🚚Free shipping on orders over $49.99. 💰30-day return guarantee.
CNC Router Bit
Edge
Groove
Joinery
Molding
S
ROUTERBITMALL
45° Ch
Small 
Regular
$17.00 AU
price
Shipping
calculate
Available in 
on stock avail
****
§ Aim of the task
Please render each line of the records above as a JSON list of strings, one string per line, with blank lines left out.

§ Answer below
[
  "🚚Free shipping on orders over $49.99. 💰30-day return guarantee.",
  "CNC Router Bit",
  "Edge",
  "Groove",
  "Joinery",
  "Molding",
  "S",
  "ROUTERBITMALL",
  "45° Ch",
  "Small ",
  "Regular",
  "$17.00 AU",
  "price",
  "Shipping",
  "calculate",
  "Available in ",
  "on stock avail"
]